Kenter Theatre
- Address: Harbiye Halaskargazi Cad. 9 Şişli, Istanbul Turkey
- Coordinates: 41°02′56″N 28°59′14″E﻿ / ﻿41.04883°N 28.98730°E
- Owner: Yıldız Kenter and Müşfik Kenter
- Capacity: 303 seats
- Type: Theatre

Construction
- Opened: 1968; 58 years ago

= Kenter Theatre =

Kenter Theatre (Kenter Tiyatrosu) is a theatre located in Istanbul, Turkey established by Yıldız Kenter and Müşfik Kenter of the Kenter acting dynasty in 1968.

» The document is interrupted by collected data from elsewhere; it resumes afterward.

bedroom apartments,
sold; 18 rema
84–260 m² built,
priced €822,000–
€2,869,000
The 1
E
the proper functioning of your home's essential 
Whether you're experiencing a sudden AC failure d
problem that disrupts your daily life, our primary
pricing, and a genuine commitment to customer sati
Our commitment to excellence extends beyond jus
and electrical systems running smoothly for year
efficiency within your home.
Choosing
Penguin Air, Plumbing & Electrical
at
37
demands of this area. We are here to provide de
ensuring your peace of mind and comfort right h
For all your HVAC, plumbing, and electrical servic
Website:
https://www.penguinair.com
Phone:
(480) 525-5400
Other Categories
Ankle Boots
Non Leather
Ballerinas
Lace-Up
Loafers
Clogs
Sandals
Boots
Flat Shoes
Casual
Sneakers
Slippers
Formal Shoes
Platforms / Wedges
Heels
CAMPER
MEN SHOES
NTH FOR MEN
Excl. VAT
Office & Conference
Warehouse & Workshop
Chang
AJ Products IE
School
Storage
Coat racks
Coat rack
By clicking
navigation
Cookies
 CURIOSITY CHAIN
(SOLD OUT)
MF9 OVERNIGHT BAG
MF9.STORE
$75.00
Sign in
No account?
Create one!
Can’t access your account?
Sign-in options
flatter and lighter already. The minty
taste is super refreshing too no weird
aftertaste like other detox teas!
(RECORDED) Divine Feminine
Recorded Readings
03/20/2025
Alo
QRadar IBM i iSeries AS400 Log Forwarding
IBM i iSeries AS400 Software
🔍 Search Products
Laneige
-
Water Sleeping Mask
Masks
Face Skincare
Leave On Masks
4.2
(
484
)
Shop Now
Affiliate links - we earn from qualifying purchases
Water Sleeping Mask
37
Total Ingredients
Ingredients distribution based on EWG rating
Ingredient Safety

Kenter Theatre is situated on the Halaskargazi Avenue in Harbiye quarter of Şişli district in Istanbul, Turkey. It was established by the siblings, actress Yıldız Kenter and actor Müşfik Kenter, in 1968. It was renovated several times in the past, did not, however, change its original outlook. The theatre has a seating capacity of 303.

==Productions==
- Evdeki Yabancı by Nuran Devres,
- Yarın Cumartesi by Robin Hawdon,
- Kapıcı (The Caretaker) by Harold Pinter,
- Baharın Sesi,
- Aptal Kız (Auprès de ma blonde) by Marcel Achard,
- Nalınlar by Necati Cumalı,
- Mary-Mary ( (Mary, Mary) by Jean Kerr,
- Gülerek Giriniz (Enter Laughing) by Joseph Stein,
- Martı (The Seagull) by Kenward Elmslie,
- Derya Gülü by Necati Cumalı,
- Pembe Kadın by Hidayet Sayın,
- Fadik Kız by Orhan Asena,
- Ver Elini Dünya by Brian Friel,
- Mikadonun Çöpleri (The Mikado) by W. S. Gilbert,
- Kırk Kırat (Forty Carats) by Jay Presson Allen,
- Üç Kız Kardeş (Three Sisters) by Anton Chekhov,
- İçerdekiler by Melih Cevdet Anday,
- Kim Kimi Kimle by Alan Ayckbourn,
- İkinci Sokak (The Prisoner of Second Avenue) by Neil Simon,
- Katır Tırnağı (La Peau de Vache) by Pierre Barillet & Jean-Pierre Gredy,
- Yasak Elma,
- Gece Mevsimi (The Night Season) by Rebecca Lenkiewicz,
- Anna Karanina (Anna Karenina) by Leo Tolstoy,
- Ben Anadolu by Güngör Dilmen,
- Kuyruk,
- Nasrettin Hoca Bir Gün by Ali Meriç.